YOUR GOAL
Below are the data; count the lines with the string "Gerber" in them and give that number only.

DATA SUPPLIED
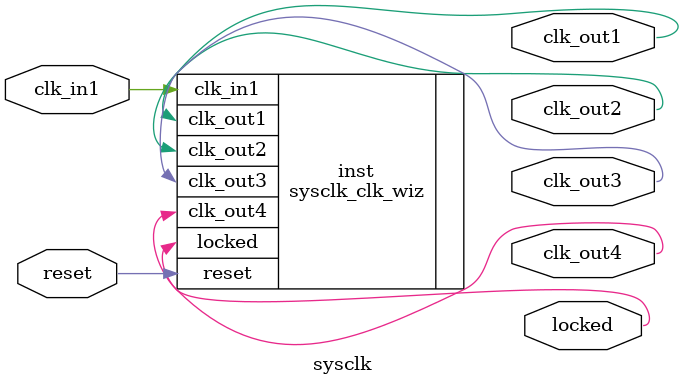
<source format=v>


`timescale 1ps/1ps

(* CORE_GENERATION_INFO = "sysclk,clk_wiz_v6_0_2_0_0,{component_name=sysclk,use_phase_alignment=false,use_min_o_jitter=false,use_max_i_jitter=false,use_dyn_phase_shift=false,use_inclk_switchover=false,use_dyn_reconfig=false,enable_axi=0,feedback_source=FDBK_AUTO,PRIMITIVE=MMCM,num_out_clk=4,clkin1_period=5.000,clkin2_period=10.0,use_power_down=false,use_reset=true,use_locked=true,use_inclk_stopped=false,feedback_type=SINGLE,CLOCK_MGR_TYPE=NA,manual_override=false}" *)

module sysclk 
 (
  // Clock out ports
  output        clk_out1,
  output        clk_out2,
  output        clk_out3,
  output        clk_out4,
  // Status and control signals
  input         reset,
  output        locked,
 // Clock in ports
  input         clk_in1
 );

  sysclk_clk_wiz inst
  (
  // Clock out ports  
  .clk_out1(clk_out1),
  .clk_out2(clk_out2),
  .clk_out3(clk_out3),
  .clk_out4(clk_out4),
  // Status and control signals               
  .reset(reset), 
  .locked(locked),
 // Clock in ports
  .clk_in1(clk_in1)
  );

endmodule

</source>
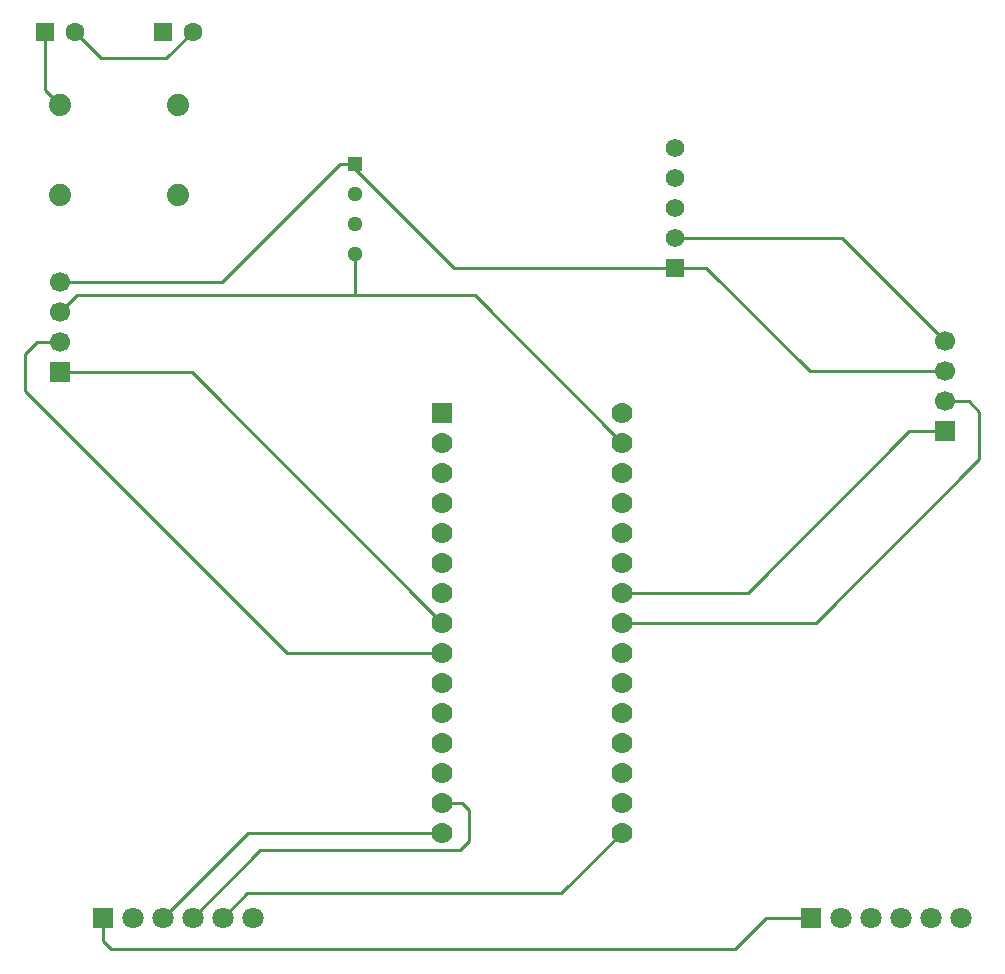
<source format=gtl>
G04 Layer: TopLayer*
G04 EasyEDA v6.3.22, 2020-03-31T08:42:04+02:00*
G04 b3c3d6b0667040ab911614f37c22b570,3b99274aeb534a2f9f455a051d55cec3,10*
G04 Gerber Generator version 0.2*
G04 Scale: 100 percent, Rotated: No, Reflected: No *
G04 Dimensions in millimeters *
G04 leading zeros omitted , absolute positions ,3 integer and 3 decimal *
%FSLAX33Y33*%
%MOMM*%
G90*
G71D02*

%ADD10C,0.254000*%
%ADD11C,0.259994*%
%ADD12C,1.574800*%
%ADD13R,1.574800X1.574800*%
%ADD14R,1.295400X1.295400*%
%ADD15C,1.295400*%
%ADD16R,1.699997X1.699997*%
%ADD17C,1.699997*%
%ADD18C,1.799996*%
%ADD19R,1.799996X1.799996*%
%ADD20R,1.778000X1.778000*%
%ADD21C,1.778000*%
%ADD22R,1.599997X1.599997*%
%ADD23C,1.599997*%
%ADD24C,1.879600*%

%LPD*%
G54D11*
G01X9999Y73810D02*
G01X8729Y75080D01*
G01X8729Y80000D01*
G01X42379Y12220D02*
G01X25951Y12220D01*
G01X18729Y4998D01*
G01X42379Y14760D02*
G01X44091Y14760D01*
G01X44704Y14148D01*
G01X44704Y11481D01*
G01X43921Y10698D01*
G01X26969Y10698D01*
G01X21269Y4998D01*
G01X9999Y53728D02*
G01X8084Y53728D01*
G01X7112Y52756D01*
G01X7112Y49581D01*
G01X29232Y27460D01*
G01X42379Y27460D01*
G01X42379Y30000D02*
G01X21188Y51188D01*
G01X9999Y51188D01*
G01X72118Y4998D02*
G01X69844Y4998D01*
G01X67183Y2337D01*
G01X14351Y2337D01*
G01X13649Y3038D01*
G01X13649Y4998D01*
G01X73649Y4998D02*
G01X72118Y4998D01*
G01X85001Y53810D02*
G01X76276Y62535D01*
G01X62103Y62535D01*
G01X35001Y57709D02*
G01X35001Y61188D01*
G01X57619Y45240D02*
G01X45151Y57709D01*
G01X35001Y57709D01*
G01X35001Y57709D02*
G01X11440Y57709D01*
G01X9999Y56268D01*
G01X11269Y80000D02*
G01X13495Y77775D01*
G01X19044Y77775D01*
G01X21269Y80000D01*
G01X85001Y51270D02*
G01X73494Y51270D01*
G01X64770Y59995D01*
G01X63522Y59995D01*
G01X62103Y59995D02*
G01X63522Y59995D01*
G01X9999Y58808D02*
G01X23721Y58808D01*
G01X33721Y68808D01*
G01X35001Y68808D02*
G01X34551Y68808D01*
G01X34551Y68808D02*
G01X33721Y68808D01*
G01X34551Y68808D02*
G01X43365Y59995D01*
G01X62103Y59995D01*
G01X83517Y46190D02*
G01X81953Y46190D01*
G01X68303Y32540D01*
G01X57619Y32540D01*
G01X85001Y46190D02*
G01X83517Y46190D01*
G01X57619Y12220D02*
G01X52466Y7063D01*
G01X25874Y7063D01*
G01X23809Y4998D01*
G01X57619Y12220D02*
G01X52466Y7063D01*
G01X25874Y7063D01*
G01X23809Y4998D01*
G54D10*
G01X85001Y48730D02*
G01X86956Y48730D01*
G01X87884Y47803D01*
G01X87884Y43866D01*
G01X74018Y30000D01*
G01X57619Y30000D01*
G54D12*
G01X62103Y70155D03*
G01X62103Y67615D03*
G01X62103Y65075D03*
G01X62103Y62535D03*
G54D13*
G01X62103Y59995D03*
G54D14*
G01X34999Y68810D03*
G54D15*
G01X35000Y66270D03*
G01X35000Y63730D03*
G01X35000Y61190D03*
G54D16*
G01X9999Y51190D03*
G54D17*
G01X9999Y53730D03*
G01X9999Y56270D03*
G01X9999Y58810D03*
G54D16*
G01X85000Y46190D03*
G54D17*
G01X85000Y48730D03*
G01X85000Y51270D03*
G01X85000Y53810D03*
G54D18*
G01X26349Y4999D03*
G01X23809Y4999D03*
G01X21269Y4999D03*
G01X18729Y4999D03*
G01X16189Y4999D03*
G54D19*
G01X13649Y4999D03*
G54D20*
G01X42379Y47779D03*
G54D21*
G01X42379Y45239D03*
G01X42379Y42699D03*
G01X42379Y40159D03*
G01X42379Y37619D03*
G01X42379Y35079D03*
G01X42379Y32539D03*
G01X42379Y29999D03*
G01X42379Y27459D03*
G01X42379Y24919D03*
G01X42379Y22379D03*
G01X42379Y19839D03*
G01X42379Y17299D03*
G01X42379Y14759D03*
G01X42379Y12219D03*
G01X57619Y47779D03*
G01X57619Y45239D03*
G01X57619Y42699D03*
G01X57619Y40159D03*
G01X57619Y37619D03*
G01X57619Y35079D03*
G01X57619Y32539D03*
G01X57619Y29999D03*
G01X57619Y27459D03*
G01X57619Y24919D03*
G01X57619Y22379D03*
G01X57619Y19839D03*
G01X57619Y17299D03*
G01X57619Y14759D03*
G01X57619Y12219D03*
G54D22*
G01X18729Y80000D03*
G54D23*
G01X21269Y80000D03*
G54D22*
G01X8729Y80000D03*
G54D23*
G01X11269Y80000D03*
G54D18*
G01X86350Y4999D03*
G01X83810Y4999D03*
G01X81270Y4999D03*
G01X78730Y4999D03*
G01X76190Y4999D03*
G54D19*
G01X73650Y4999D03*
G54D24*
G01X19999Y73810D03*
G01X19999Y66190D03*
G01X9999Y73810D03*
G01X9999Y66190D03*
M00*
M02*

</source>
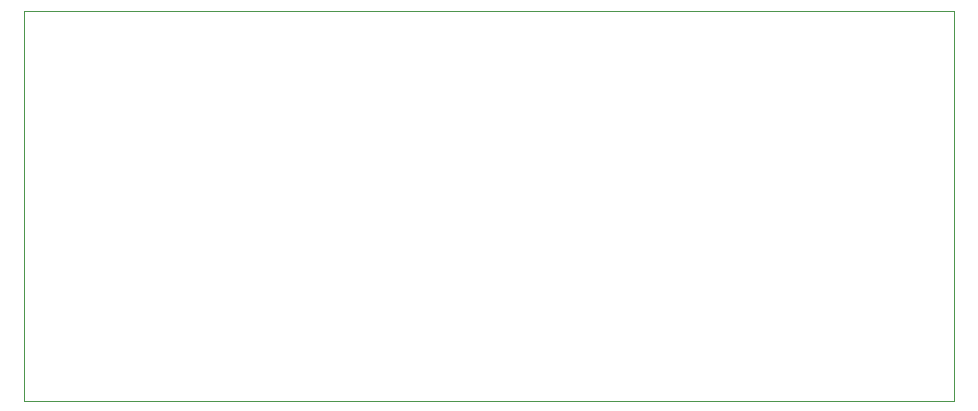
<source format=gbr>
%TF.GenerationSoftware,KiCad,Pcbnew,(7.0.0)*%
%TF.CreationDate,2024-01-29T13:38:43-05:00*%
%TF.ProjectId,VCO,56434f2e-6b69-4636-9164-5f7063625858,rev?*%
%TF.SameCoordinates,Original*%
%TF.FileFunction,Profile,NP*%
%FSLAX46Y46*%
G04 Gerber Fmt 4.6, Leading zero omitted, Abs format (unit mm)*
G04 Created by KiCad (PCBNEW (7.0.0)) date 2024-01-29 13:38:43*
%MOMM*%
%LPD*%
G01*
G04 APERTURE LIST*
%TA.AperFunction,Profile*%
%ADD10C,0.100000*%
%TD*%
G04 APERTURE END LIST*
D10*
X91440000Y-78740000D02*
X170180000Y-78740000D01*
X170180000Y-78740000D02*
X170180000Y-111760000D01*
X170180000Y-111760000D02*
X91440000Y-111760000D01*
X91440000Y-111760000D02*
X91440000Y-78740000D01*
M02*

</source>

WRITTEN SOLUTION
2